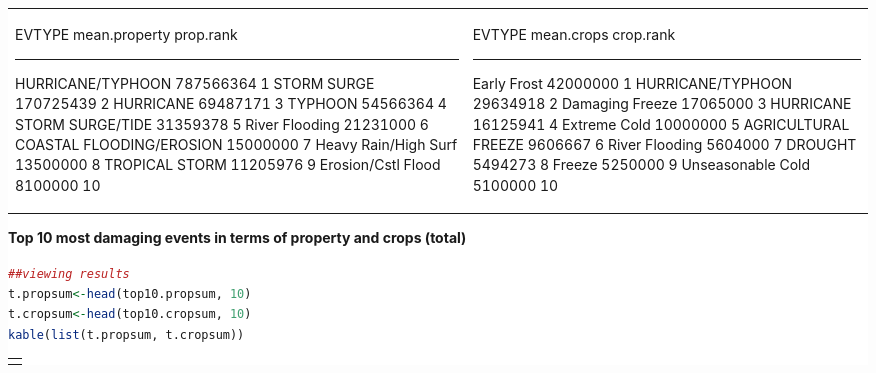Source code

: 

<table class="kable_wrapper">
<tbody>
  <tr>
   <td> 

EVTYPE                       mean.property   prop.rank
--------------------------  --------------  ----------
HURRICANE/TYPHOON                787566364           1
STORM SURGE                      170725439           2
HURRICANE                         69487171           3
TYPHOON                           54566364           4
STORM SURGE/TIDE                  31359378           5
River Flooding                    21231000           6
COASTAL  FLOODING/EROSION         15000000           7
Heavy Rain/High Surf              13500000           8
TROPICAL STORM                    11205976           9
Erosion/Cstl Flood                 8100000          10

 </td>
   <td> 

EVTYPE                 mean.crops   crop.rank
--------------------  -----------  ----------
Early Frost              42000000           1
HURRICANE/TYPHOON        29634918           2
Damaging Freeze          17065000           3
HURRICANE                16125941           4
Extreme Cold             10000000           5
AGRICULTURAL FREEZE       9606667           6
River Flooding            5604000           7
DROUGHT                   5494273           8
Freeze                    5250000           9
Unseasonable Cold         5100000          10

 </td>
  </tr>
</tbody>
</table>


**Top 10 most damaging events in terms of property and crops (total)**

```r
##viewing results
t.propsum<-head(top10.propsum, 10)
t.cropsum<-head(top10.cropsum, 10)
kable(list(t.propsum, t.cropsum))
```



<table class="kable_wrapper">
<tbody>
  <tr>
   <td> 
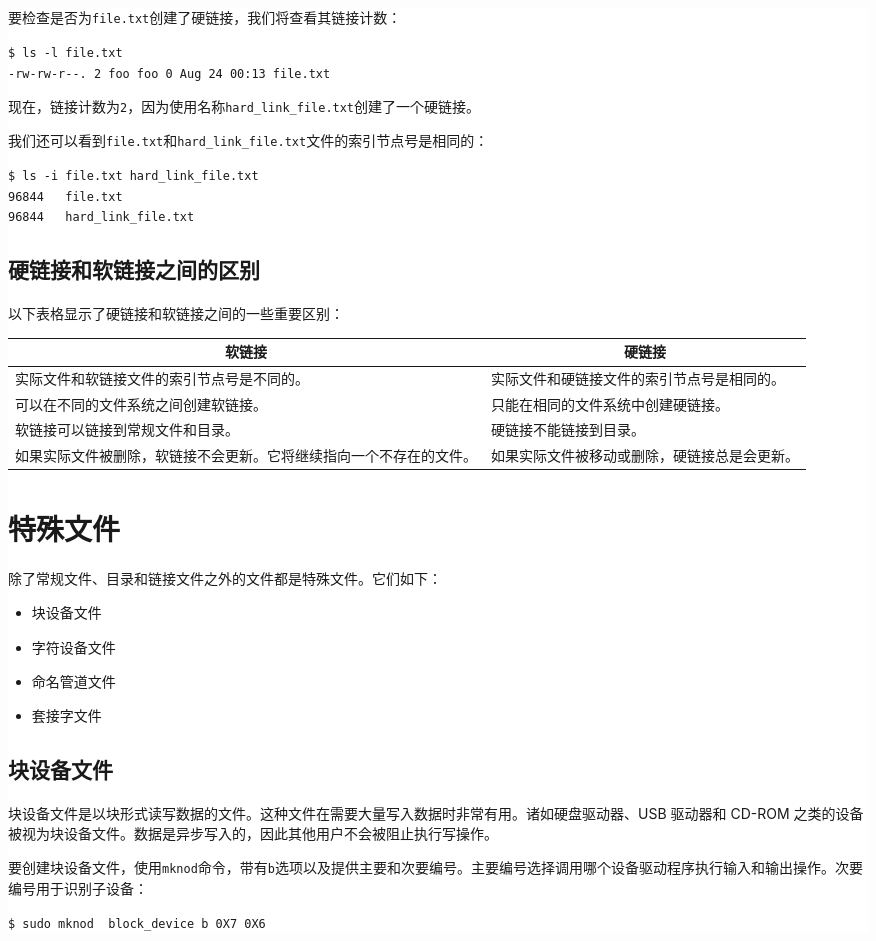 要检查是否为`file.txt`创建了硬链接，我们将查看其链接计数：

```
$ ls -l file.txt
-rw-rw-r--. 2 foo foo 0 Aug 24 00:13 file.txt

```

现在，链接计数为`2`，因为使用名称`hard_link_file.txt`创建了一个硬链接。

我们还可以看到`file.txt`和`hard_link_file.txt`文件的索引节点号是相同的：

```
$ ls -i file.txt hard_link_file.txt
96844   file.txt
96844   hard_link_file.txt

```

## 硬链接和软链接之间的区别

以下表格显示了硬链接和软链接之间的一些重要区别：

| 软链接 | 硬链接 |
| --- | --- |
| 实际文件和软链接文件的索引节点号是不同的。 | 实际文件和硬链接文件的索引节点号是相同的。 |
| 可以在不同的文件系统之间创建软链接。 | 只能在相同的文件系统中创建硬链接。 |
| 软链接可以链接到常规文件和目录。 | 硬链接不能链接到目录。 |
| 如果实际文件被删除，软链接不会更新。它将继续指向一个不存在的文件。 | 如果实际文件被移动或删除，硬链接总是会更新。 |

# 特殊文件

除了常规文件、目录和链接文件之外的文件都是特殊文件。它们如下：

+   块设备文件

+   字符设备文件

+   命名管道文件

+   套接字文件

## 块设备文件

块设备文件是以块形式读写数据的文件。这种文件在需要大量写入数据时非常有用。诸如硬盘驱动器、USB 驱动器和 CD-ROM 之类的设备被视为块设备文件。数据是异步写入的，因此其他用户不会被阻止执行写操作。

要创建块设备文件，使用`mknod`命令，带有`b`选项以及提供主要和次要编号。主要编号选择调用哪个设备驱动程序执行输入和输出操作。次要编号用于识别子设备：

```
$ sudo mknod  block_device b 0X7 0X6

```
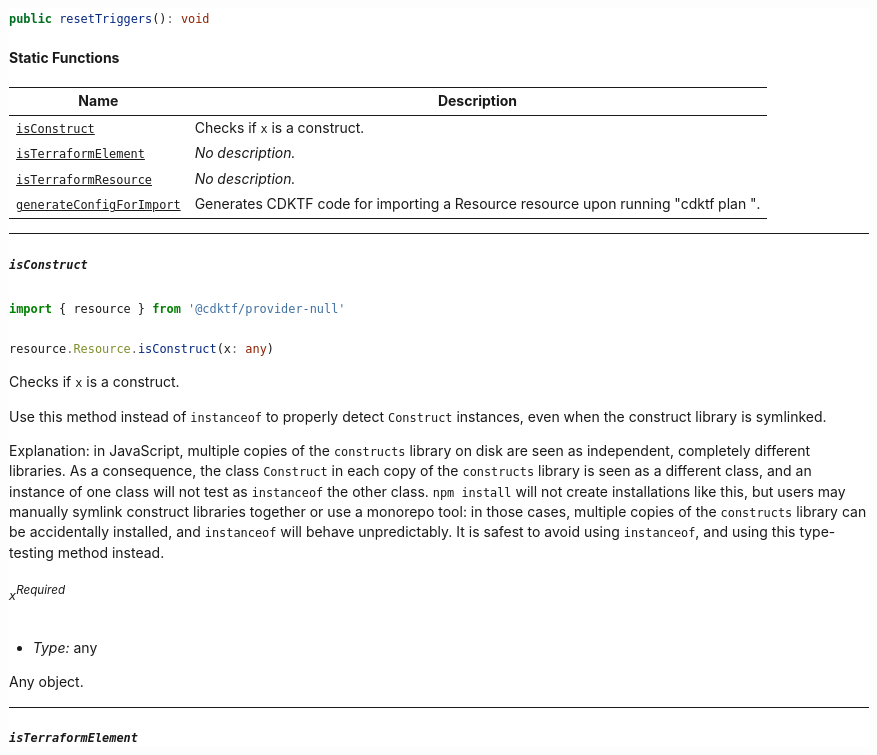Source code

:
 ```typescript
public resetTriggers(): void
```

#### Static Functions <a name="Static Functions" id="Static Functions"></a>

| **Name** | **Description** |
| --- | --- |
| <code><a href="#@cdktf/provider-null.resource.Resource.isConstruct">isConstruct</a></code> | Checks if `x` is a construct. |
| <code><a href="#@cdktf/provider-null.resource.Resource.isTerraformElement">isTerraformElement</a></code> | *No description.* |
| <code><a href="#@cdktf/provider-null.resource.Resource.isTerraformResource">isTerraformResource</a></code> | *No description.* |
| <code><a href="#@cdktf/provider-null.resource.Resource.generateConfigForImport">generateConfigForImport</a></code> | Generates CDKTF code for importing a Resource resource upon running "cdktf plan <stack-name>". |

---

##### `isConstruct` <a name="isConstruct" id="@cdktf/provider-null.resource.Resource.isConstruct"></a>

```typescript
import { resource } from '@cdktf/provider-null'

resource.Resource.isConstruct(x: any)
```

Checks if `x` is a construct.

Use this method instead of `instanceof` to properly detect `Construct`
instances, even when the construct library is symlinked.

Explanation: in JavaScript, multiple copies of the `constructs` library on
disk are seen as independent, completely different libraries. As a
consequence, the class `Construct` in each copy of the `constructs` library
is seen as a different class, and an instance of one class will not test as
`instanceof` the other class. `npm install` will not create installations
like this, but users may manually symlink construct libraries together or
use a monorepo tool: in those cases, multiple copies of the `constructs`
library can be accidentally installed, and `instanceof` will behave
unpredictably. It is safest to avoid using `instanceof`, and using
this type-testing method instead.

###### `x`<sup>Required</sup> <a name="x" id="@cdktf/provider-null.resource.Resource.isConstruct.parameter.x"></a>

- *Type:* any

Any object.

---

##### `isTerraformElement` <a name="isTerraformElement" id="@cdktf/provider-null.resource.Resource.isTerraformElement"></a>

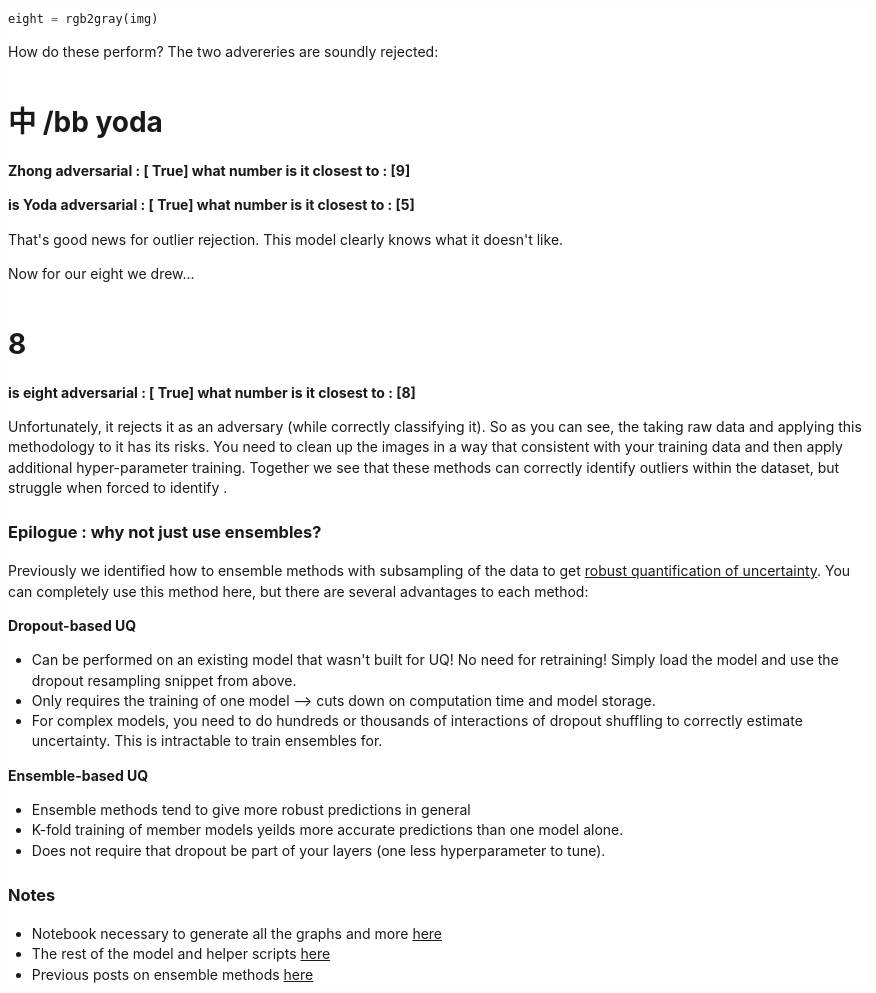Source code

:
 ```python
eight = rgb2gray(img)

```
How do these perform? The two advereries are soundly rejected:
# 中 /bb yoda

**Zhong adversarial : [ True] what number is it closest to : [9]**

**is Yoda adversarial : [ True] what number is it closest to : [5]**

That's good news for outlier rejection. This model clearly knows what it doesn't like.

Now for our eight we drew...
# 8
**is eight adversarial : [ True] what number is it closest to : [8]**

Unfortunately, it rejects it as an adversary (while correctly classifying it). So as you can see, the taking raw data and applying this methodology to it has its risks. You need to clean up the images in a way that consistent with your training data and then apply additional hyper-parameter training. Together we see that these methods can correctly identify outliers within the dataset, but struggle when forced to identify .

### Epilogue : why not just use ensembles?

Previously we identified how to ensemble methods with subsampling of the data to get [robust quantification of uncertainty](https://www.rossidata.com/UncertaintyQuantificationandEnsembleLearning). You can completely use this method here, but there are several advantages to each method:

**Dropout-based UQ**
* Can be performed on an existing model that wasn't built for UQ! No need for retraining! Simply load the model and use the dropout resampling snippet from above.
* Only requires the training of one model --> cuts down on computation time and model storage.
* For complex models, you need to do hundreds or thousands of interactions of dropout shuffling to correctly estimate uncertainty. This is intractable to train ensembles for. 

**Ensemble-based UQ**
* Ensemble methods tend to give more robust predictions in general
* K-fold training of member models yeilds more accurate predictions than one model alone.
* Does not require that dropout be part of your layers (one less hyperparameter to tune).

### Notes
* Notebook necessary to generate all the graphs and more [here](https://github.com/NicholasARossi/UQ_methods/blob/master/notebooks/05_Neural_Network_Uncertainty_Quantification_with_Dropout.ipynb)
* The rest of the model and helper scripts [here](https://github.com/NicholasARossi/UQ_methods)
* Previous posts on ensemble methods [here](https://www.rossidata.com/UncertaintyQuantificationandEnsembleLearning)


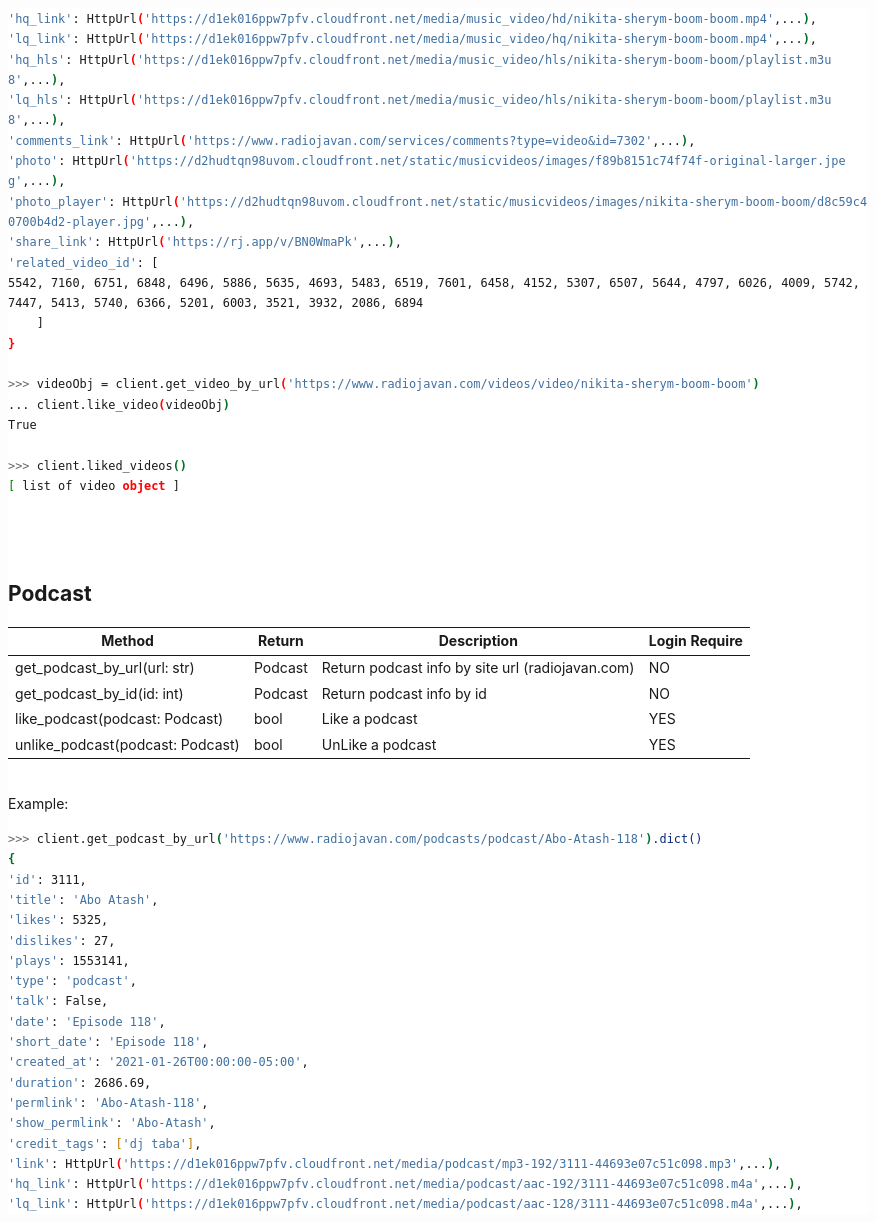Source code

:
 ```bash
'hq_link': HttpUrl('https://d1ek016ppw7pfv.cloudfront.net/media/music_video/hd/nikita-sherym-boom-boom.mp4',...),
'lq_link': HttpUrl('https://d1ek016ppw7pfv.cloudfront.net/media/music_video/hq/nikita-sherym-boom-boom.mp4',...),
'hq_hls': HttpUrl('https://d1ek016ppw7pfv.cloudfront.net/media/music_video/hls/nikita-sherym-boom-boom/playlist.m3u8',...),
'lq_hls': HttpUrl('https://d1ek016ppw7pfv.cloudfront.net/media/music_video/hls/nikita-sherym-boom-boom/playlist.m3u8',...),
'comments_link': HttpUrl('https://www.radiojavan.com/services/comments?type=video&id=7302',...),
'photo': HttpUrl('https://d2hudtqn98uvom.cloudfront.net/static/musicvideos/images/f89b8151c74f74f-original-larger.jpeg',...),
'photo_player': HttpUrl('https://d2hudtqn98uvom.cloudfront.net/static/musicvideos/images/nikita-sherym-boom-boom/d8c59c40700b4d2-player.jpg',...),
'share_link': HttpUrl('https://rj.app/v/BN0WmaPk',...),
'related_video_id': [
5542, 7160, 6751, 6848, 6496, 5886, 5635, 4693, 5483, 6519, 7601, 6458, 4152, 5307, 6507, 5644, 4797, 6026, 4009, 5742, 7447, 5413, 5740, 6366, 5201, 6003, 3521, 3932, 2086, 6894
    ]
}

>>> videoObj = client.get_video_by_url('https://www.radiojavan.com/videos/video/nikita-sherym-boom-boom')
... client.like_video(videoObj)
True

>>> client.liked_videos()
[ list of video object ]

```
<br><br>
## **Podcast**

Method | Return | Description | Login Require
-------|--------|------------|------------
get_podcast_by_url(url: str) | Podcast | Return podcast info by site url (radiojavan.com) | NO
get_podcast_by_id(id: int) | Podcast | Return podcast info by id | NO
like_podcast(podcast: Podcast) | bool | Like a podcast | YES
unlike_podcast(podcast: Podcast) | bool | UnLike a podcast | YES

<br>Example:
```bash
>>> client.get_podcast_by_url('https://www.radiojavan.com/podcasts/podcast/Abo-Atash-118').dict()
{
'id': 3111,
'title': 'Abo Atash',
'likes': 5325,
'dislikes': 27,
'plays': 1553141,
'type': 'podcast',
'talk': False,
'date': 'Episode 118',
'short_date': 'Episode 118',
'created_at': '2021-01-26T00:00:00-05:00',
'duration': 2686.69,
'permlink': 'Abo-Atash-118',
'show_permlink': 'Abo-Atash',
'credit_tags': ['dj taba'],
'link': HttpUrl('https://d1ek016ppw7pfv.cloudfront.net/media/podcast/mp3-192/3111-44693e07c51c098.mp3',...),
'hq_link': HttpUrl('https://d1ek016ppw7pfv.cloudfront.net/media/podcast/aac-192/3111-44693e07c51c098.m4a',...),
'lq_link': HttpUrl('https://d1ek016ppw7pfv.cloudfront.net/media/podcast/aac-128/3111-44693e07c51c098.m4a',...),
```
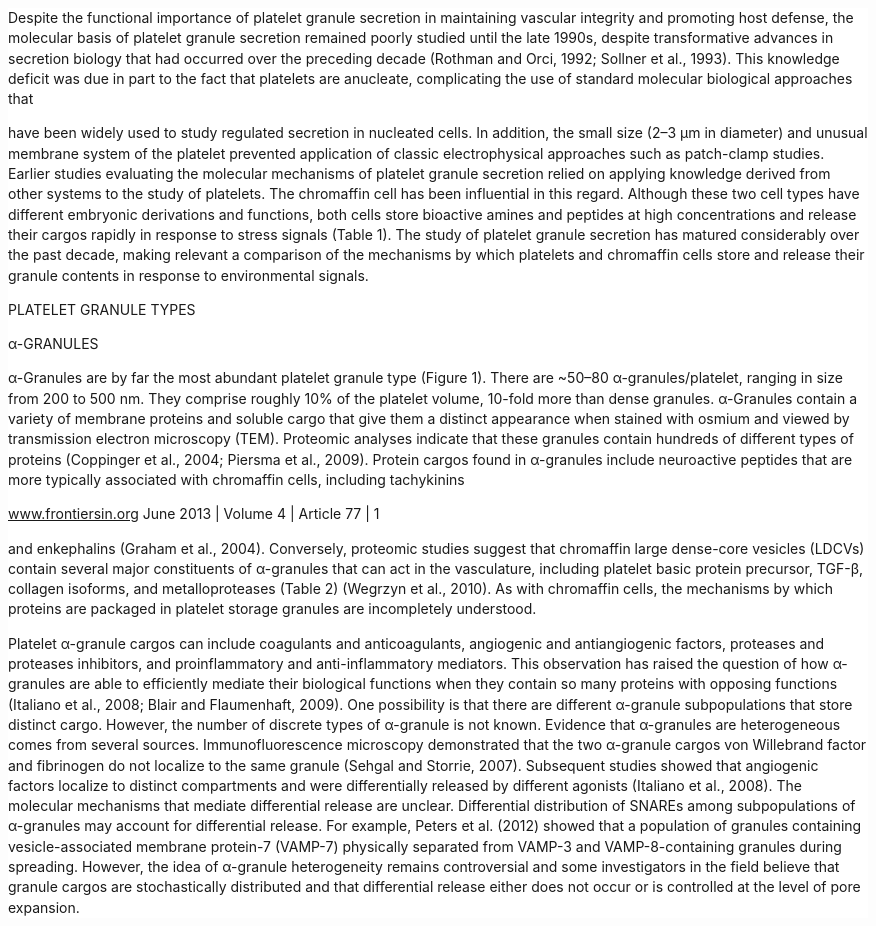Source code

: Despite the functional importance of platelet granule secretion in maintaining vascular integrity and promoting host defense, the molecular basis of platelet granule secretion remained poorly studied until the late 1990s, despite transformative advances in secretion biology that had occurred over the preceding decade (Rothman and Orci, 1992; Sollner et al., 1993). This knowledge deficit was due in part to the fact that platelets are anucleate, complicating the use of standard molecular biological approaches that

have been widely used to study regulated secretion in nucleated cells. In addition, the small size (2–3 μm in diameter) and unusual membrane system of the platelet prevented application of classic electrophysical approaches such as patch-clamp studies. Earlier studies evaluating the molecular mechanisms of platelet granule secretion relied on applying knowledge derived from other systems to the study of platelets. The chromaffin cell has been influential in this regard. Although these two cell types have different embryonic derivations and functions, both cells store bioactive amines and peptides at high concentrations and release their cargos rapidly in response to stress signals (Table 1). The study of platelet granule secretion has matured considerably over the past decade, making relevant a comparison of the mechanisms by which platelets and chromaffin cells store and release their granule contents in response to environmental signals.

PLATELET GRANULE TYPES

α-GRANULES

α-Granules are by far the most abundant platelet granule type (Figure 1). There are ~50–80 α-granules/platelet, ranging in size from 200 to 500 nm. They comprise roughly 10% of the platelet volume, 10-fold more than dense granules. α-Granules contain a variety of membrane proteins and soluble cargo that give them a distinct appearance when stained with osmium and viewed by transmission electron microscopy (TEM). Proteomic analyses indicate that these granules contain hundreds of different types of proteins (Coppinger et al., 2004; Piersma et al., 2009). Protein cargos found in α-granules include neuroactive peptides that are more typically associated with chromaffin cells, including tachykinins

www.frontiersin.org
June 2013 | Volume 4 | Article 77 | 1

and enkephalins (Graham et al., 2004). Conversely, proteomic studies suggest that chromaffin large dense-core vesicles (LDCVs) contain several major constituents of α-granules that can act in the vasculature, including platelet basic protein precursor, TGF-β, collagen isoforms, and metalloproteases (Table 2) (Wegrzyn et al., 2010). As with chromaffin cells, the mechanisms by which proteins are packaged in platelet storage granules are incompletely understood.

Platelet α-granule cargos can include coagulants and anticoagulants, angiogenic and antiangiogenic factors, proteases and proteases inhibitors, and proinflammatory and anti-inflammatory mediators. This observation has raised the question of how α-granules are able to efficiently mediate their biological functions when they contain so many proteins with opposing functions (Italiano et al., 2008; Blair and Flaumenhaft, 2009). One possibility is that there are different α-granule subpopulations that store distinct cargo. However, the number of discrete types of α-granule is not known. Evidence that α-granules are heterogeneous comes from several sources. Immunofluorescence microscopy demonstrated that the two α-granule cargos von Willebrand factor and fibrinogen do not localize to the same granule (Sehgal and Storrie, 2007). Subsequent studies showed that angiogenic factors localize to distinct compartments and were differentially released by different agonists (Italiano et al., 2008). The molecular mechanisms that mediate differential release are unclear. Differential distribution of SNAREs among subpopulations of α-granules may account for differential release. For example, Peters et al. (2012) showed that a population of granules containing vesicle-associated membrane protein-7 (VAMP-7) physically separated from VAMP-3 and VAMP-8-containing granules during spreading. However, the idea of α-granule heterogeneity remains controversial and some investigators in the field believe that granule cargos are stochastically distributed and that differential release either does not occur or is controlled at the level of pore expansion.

......

**Exercise goal**
Select the lines in this material that hold the word "resource", leaving none out.

**Your solution**
| <code><a href="#@cdktf/provider-null.resource.Resource.isConstruct">isConstruct</a></code> | Checks if `x` is a construct. |
| <code><a href="#@cdktf/provider-null.resource.Resource.isTerraformElement">isTerraformElement</a></code> | *No description.* |
| <code><a href="#@cdktf/provider-null.resource.Resource.isTerraformResource">isTerraformResource</a></code> | *No description.* |
| <code><a href="#@cdktf/provider-null.resource.Resource.generateConfigForImport">generateConfigForImport</a></code> | Generates CDKTF code for importing a Resource resource upon running "cdktf plan <stack-name>". |
##### `isConstruct` <a name="isConstruct" id="@cdktf/provider-null.resource.Resource.isConstruct"></a>
import { resource } from '@cdktf/provider-null'
resource.Resource.isConstruct(x: any)
###### `x`<sup>Required</sup> <a name="x" id="@cdktf/provider-null.resource.Resource.isConstruct.parameter.x"></a>
##### `isTerraformElement` <a name="isTerraformElement" id="@cdktf/provider-null.resource.Resource.isTerraformElement"></a>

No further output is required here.